*Your goal*:
From start to end, write out the following data exactly, apart from its images.

*Dataset content*:
|---|
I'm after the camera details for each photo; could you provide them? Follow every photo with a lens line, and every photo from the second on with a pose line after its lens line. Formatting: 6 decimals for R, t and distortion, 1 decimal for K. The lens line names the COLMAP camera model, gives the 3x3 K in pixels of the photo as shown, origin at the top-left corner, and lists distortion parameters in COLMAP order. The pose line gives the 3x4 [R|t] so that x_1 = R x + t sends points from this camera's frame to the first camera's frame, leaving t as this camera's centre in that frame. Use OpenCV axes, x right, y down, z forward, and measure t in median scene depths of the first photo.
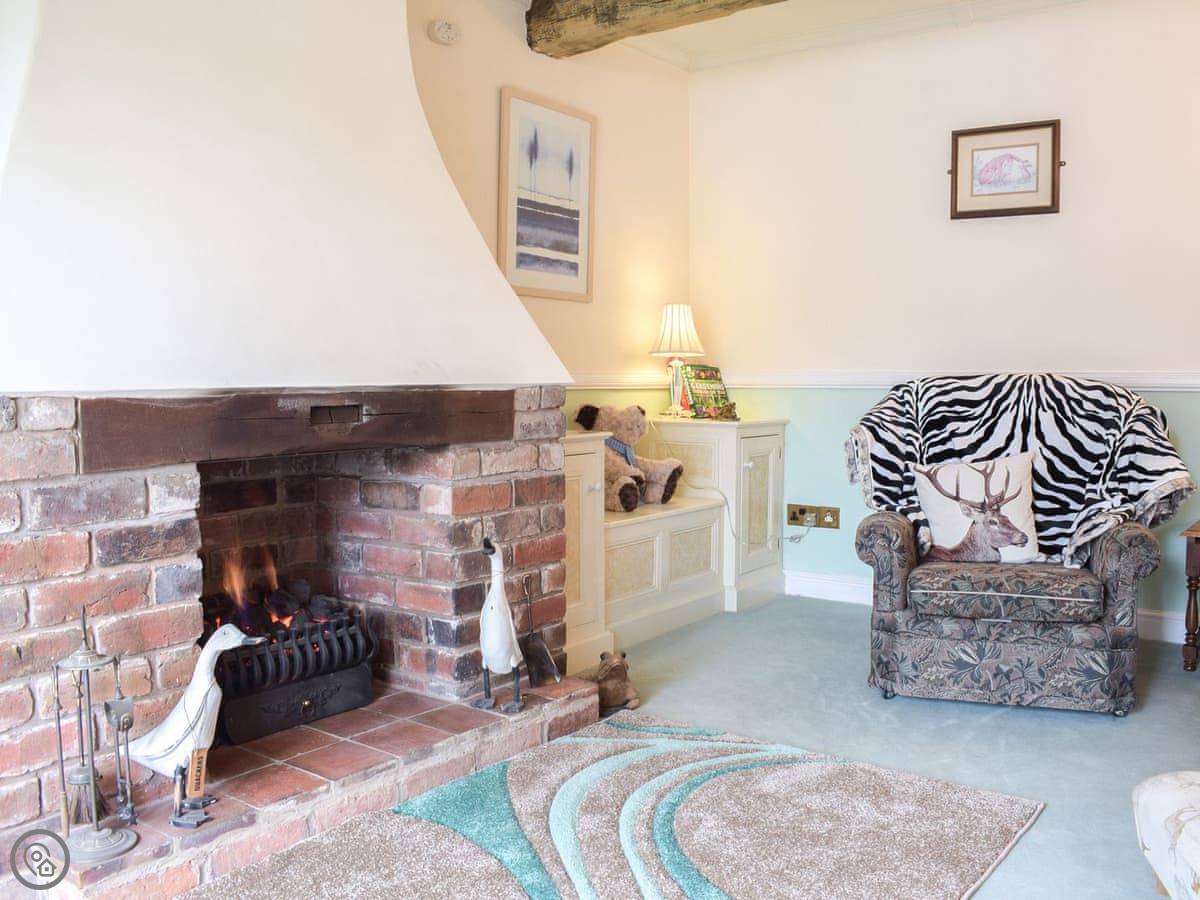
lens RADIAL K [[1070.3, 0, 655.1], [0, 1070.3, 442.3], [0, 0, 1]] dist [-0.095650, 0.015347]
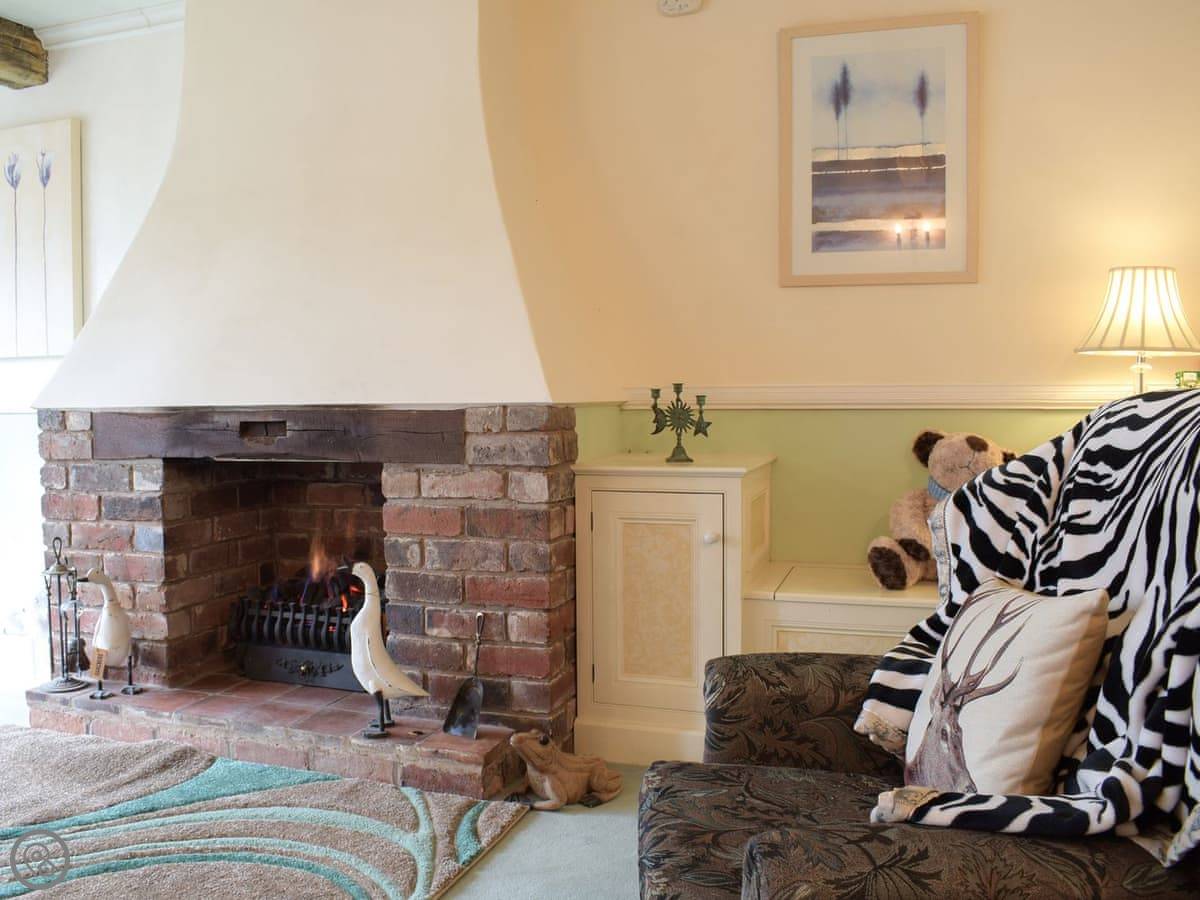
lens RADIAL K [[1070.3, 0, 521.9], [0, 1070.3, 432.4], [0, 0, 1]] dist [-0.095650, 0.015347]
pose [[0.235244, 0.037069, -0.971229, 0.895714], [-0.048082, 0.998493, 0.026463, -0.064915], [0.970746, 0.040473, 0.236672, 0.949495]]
|---|
*Exercise output*:
I'm after the camera details for each photo; could you provide them? Follow every photo with a lens line, and every photo from the second on with a pose line after its lens line. Formatting: 6 decimals for R, t and distortion, 1 decimal for K. The lens line names the COLMAP camera model, gives the 3x3 K in pixels of the photo as shown, origin at the top-left corner, and lists distortion parameters in COLMAP order. The pose line gives the 3x4 [R|t] so that x_1 = R x + t sends points from this camera's frame to the first camera's frame, leaving t as this camera's centre in that frame. Use OpenCV axes, x right, y down, z forward, and measure t in median scene depths of the first photo.
lens RADIAL K [[1070.3, 0, 655.1], [0, 1070.3, 442.3], [0, 0, 1]] dist [-0.095650, 0.015347]
lens RADIAL K [[1070.3, 0, 521.9], [0, 1070.3, 432.4], [0, 0, 1]] dist [-0.095650, 0.015347]
pose [[0.235244, 0.037069, -0.971229, 0.895714], [-0.048082, 0.998493, 0.026463, -0.064915], [0.970746, 0.040473, 0.236672, 0.949495]]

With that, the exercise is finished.